The pleadings and evidence determines the applicability of this doctrine or rule of evidence in each particular suit. It was approved in a concurring opinion of this Court by Mr. Justice DAVIS in the suit of Breit v. Haas, 126 Fla. 835, text page 839, 172 So. 697.
It is not necessary for a declaration to set out specific facts constituting negligence but an allegation of sufficient acts or omissions causing injury, coupled with an averment that they were negligently done or omitted will be sufficient. Kneeland v. Tampa Northern R. Co., 94 Fla. 702, 116 So. 48; McLeod Const. Co. v. Cooper, 101 Fla. 441, 134 So. 224; Duval v. Hunt, 34 Fla. 85, 15 So. 876; Atlantic Coast Line R. Co. v. Beazley, 54 Fla. 311, 45 So. 761; Seaboard Air Line R. Co. v.
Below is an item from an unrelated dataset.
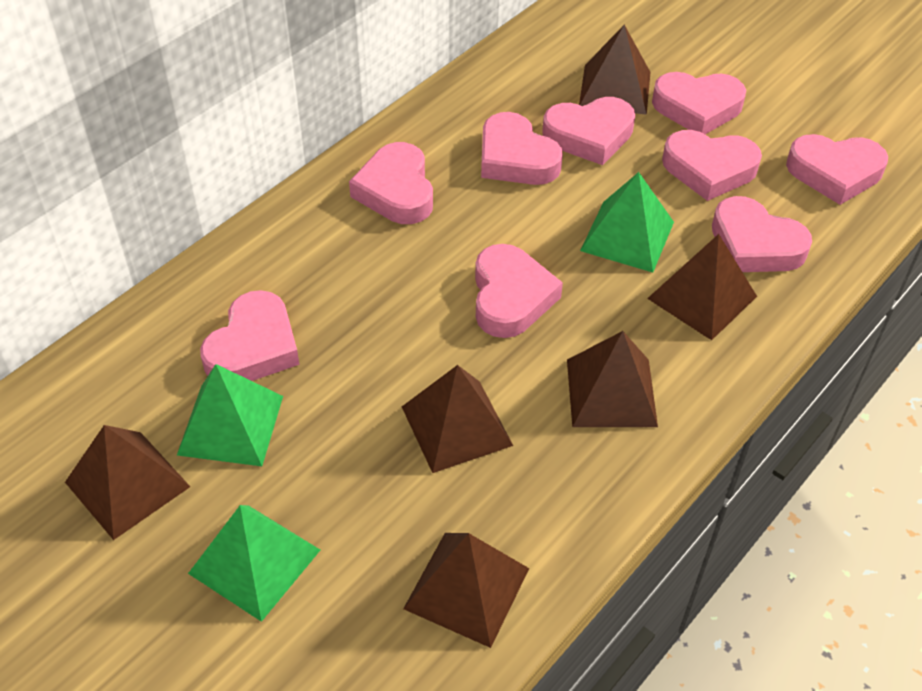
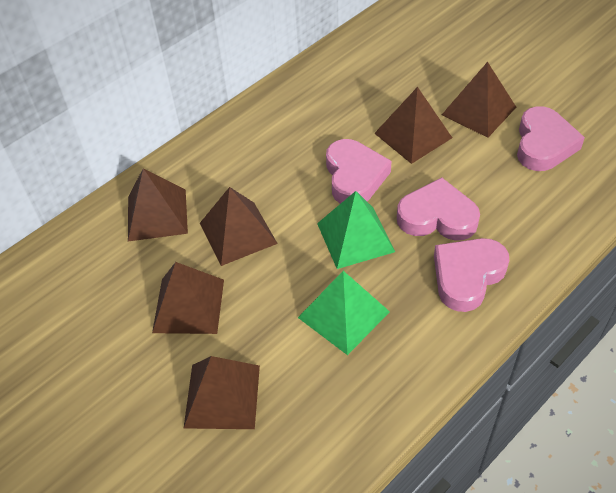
green pyramid: 3 -> 2
pink heart: 9 -> 4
Good, 79 Fla. 589, 84 So. 733; Woodcock v. Wilcox, 98 Fla. 14, 122 So. 789; Triay v. Seals, 92 Fla. 310, 109 So. 427.
In the case of Heiberger v. Missouri Kansas Telephone Co., 133 Mo. App. 452, 113 S.W. 730, the court had before it a petition containing allegation of negligence, viz.:
"It is alleged in the petition `that defendant, by its servants, agents, and employees, carelessly and negligently permitted one of its wires aforesaid which spanned the river to drop, sag, or hang so close to or near the surface of the water for several hours, and negligently and carelessly failed and refused to remove the same after being notified thereof, and thereby rendered the navigation of said river dangerous and hazardous; * * *'"
The Court in considering the words of the petition, supra, said:
"In the petition before us the negligence averred covers the widest possible scope. It embraces any and all acts of negligence, whether of construction, repair, inspection, or diligence to discover and remedy a fortuitous displacement of the wire. Obviously, the rule followed in the Hamilton case is without application to a cause thus pleaded, and the conclusion necessarily follows that the facts adduced by plaintiff placed upon defendant the burden of rebutting the presumption that the obstruction caused by the wire was not due to its negligence."
In the case of Kuether v. Kansas City Light Power Co., 220 Mo. App. 452, 276 S.W. Rep. 105, text p. 107, a general allegation of negligence was presented in a petition, viz.:
"The defendant negligently caused and permitted an object to fall from one of its poles, which plaintiff is informed and believes to be a glass insulator; that said object struck this plaintiff on the back of her right hand and wrist with great force and violence. * * *"
Counsel for defendant moved the Court to require plaintiff to amend her petition so as to make it more definite and certain and to show how and by what means and in what manner the object mentioned fell and to state what the object was. The motion was properly denied.
Counsel for defendant cite Kleinman v. Banner Laundry Co., 150 Minn. 515, 186 N.W. 123. We have examined this case and observe that it holds that the rule of res ipsa loquitur applies under a specific allegation of negligence contrary to the views or holdings of this Court.
Other grounds of the extraordinary petition for a rehearing have been fully considered and we think the original opinion disposed of the same. The opinion dated March 23, 1937, is adhered to and hereby reaffirmed.
ELLIS, C.J., and WHITFIELD, TERRELL, BROWN and BUFORD, J.J., concur.
A very good short treatment of the doctrine of res ipsa loquitur will also be found in 20 R.C.L. 184, et seq., and 45 C.J. 1193, et seq.